L’Europa riapre il fascicolo sugli sconti fiscali concessi dai governi italiani alla Chiesa e alle associazioni non profit. Si tratta in particolare dell’esenzione dal pagamento di Ici e Imu sugli immobili di proprietà degli enti ecclesiastici (e senza fini di lucro) in vigore, con diverse sfumature a seconda del colore dei governi, dal 2005. Una somma che, secondo i calcoli dei Comuni, raggiungerebbe i 4 miliardi di euro. E che potrebbe rimettere in discussione anche le nuove regole approvate nel 2012 da Mario Monti e la stessa Tasi attualmente in vigore.


La decisione, di qualche giorno fa, non arriva da Bruxelles, sede della Commissione europea, ma da Strasburgo, dove c’è la Corte di giustizia. I giudici di Strasburgo hanno bacchettato la Commissione che liquidò come irricevibile un ricorso presentato dai Radicali italiani – l’ex deputato Maurizio Turco e il fiscalista Carlo Pontesilli –, invitandola, entro il prossimo 10 dicembre, a spiegare nel merito le proprie ragioni: ovvero perché non costrinse il governo italiano a chiedere indietro a Chiesa ed enti non profit le tasse non pagate.


La vicenda è lunga e complessa. Nel 2005 il governo Berlusconi – dopo una sentenza della Cassazione che condannò le suore zelatrici del Sacro cuore di L’Aquila a versare l’Ici perché nel loro istituto ospitavano a pagamento anziani e studentesse – stabilì l’esenzione totale dall’Ici per gli immobili di proprietà ecclesiastica in cui si svolgevano attività anche commerciali, purché «connesse a finalità di religione o di culto». L’anno successivo il governo Prodi corresse il tiro giocando di avverbio e precisò che l’esenzione riguardava gli immobili destinati al culto e allo svolgimento di attività assistenziali, didattiche, sanitarie, sportive e ricettive purché «non abbiano esclusivamente natura commerciale». Le situazioni limite furono sanate, ma le esenzioni rimanevano ampie, tanto che lo stesso Bersani, all’epoca ministro dello Sviluppo economico, ammise che la norma lasciava spazio ad una cospicua «casistica di confine».


Nello stesso periodo i Radicali fecero appello all’Europa, sostenendo che le esenzioni concesse dal governo italiano si configuravano come un illegittimo aiuto di Stato che distorceva il mercato. Nel 2012 Bruxelles riconobbe la violazione, ma contestualmente chiuse la questione sostenendo che sarebbe stato impossibile quantificare le somme dovute. Una pietra tombale, rimossa ora dalla Corte di Strasburgo che chiede alla Commissione di spiegare nel merito le ragioni di quella decisione. Entro il 10 dicembre arriverà la risposta da Bruxelles, dopodiché si arriverà a sentenza e, se il comportamento della Commissione venisse sanzionato, il conto per la Chiesa italiana potrebbe essere molto salato.

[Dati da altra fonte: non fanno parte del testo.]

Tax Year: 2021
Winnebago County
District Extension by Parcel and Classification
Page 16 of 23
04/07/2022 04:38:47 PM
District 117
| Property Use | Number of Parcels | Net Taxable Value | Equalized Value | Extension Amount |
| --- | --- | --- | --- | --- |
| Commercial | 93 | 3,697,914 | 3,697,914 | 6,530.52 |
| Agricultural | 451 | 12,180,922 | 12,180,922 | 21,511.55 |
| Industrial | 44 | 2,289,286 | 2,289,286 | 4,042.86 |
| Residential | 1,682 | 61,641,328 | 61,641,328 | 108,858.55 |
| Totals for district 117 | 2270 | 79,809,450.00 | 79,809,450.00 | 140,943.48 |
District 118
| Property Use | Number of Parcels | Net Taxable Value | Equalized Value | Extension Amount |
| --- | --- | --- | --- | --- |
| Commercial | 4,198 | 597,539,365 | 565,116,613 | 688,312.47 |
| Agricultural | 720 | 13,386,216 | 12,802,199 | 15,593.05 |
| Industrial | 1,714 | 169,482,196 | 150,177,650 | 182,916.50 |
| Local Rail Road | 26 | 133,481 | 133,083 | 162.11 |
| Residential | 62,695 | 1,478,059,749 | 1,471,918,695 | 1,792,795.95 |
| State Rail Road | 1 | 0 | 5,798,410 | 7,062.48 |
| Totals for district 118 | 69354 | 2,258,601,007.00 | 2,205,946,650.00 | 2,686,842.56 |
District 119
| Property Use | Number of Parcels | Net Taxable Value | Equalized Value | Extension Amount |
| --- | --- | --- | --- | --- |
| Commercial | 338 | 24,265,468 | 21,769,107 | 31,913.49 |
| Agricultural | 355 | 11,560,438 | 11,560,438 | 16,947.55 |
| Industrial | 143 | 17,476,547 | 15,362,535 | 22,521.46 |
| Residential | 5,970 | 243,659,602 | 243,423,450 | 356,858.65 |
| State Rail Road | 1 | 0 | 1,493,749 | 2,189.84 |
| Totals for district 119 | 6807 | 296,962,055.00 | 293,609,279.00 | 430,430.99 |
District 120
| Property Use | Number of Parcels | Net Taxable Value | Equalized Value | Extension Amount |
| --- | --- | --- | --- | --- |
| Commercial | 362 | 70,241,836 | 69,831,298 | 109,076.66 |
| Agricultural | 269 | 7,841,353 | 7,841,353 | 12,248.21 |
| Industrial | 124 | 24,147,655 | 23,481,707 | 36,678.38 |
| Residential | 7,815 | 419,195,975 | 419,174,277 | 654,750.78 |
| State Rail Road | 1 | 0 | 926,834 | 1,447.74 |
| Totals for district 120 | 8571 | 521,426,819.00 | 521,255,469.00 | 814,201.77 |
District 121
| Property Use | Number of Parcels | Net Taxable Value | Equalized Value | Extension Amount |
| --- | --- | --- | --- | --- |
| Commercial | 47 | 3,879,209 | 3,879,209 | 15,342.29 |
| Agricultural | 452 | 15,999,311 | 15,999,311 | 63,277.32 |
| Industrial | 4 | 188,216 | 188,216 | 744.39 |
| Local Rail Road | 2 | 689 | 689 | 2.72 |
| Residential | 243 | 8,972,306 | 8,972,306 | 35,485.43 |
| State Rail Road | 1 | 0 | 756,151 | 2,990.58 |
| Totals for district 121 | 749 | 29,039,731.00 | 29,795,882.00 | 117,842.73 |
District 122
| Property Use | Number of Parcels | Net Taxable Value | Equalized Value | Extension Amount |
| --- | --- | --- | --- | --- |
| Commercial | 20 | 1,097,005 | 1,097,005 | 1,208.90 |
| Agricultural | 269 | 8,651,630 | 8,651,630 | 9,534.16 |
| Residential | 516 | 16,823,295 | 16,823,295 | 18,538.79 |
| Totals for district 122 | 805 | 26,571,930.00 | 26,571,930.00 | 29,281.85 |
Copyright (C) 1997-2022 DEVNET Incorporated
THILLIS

«C’è un giudice a Strasburgo, visto che non l’abbiamo trovato a Bruxelles», commenta Maurizio Turco. «La decisione della Corte è molto importante perché di fatto rimprovera alla Commissione di averla buttata in politica, cioè di non aver agito da “guardiana” dei Trattati, ma di aver preso una decisione politica. Ed è la dimostrazione che il Vaticano ha molti santi non solo in paradiso e a Roma ma anche a Bruxelles».

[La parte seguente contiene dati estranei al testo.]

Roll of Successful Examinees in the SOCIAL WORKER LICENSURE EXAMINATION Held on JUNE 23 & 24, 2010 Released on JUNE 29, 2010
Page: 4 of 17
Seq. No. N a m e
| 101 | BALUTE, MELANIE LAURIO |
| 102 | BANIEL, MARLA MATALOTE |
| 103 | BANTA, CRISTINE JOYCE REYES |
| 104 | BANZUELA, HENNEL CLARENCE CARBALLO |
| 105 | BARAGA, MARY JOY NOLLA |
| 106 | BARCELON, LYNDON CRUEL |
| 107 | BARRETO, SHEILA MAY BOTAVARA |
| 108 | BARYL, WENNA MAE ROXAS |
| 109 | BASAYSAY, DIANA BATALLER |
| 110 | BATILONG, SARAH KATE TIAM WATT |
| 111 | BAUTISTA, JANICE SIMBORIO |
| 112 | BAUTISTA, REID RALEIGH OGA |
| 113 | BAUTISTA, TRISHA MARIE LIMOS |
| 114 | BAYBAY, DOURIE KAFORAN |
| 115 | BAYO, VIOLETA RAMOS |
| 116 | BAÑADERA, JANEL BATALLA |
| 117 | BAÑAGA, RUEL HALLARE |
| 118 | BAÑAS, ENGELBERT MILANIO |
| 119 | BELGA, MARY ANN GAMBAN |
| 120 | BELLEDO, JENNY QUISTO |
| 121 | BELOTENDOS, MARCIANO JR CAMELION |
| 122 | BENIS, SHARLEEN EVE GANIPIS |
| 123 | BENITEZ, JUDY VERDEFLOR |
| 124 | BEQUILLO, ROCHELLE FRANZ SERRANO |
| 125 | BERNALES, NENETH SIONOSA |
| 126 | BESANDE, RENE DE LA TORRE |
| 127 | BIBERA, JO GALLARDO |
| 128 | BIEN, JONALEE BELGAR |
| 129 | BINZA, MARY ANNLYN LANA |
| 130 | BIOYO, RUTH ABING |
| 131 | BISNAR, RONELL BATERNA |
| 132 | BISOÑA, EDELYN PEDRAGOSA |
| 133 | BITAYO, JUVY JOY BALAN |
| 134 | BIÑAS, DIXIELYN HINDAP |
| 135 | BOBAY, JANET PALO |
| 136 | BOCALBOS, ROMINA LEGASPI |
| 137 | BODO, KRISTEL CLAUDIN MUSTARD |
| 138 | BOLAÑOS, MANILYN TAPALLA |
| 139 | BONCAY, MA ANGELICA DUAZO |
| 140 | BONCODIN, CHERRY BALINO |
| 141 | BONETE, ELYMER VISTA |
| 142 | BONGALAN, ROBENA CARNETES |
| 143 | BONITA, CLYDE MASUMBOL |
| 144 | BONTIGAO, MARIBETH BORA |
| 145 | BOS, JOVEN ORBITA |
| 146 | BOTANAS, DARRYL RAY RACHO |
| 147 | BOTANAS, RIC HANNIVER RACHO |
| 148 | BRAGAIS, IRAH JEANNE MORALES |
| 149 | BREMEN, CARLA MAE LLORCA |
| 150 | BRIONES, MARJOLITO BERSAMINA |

Se arrivasse la condanna – che formalmente riguarda solo il passato – potrebbero essere rimessi in discussione anche i criteri che attualmente regolano la Tasi: ovvero esenzione per le cliniche private che hanno una convenzione con il Ssn e per la scuole paritarie che chiedono una retta annuale non superiore a 6-7mila euro (dai 5.739 euro delle scuole per l’infanzia, ai 6.914 euro per le superiori); mentre dovrebbero pagare tutti gli altri immobili, tranne – la formulazione è piuttosto ambigua – gli spazi organizzati «non in forma imprenditoriale». «Il problema – spiega Turco – non è tanto farli pagare per il passato, quanto affermare che dal 2005 in poi c’è stato un continuo regalo da parte dello Stato. E costringere l’Italia a cambiare anche le norme attuali».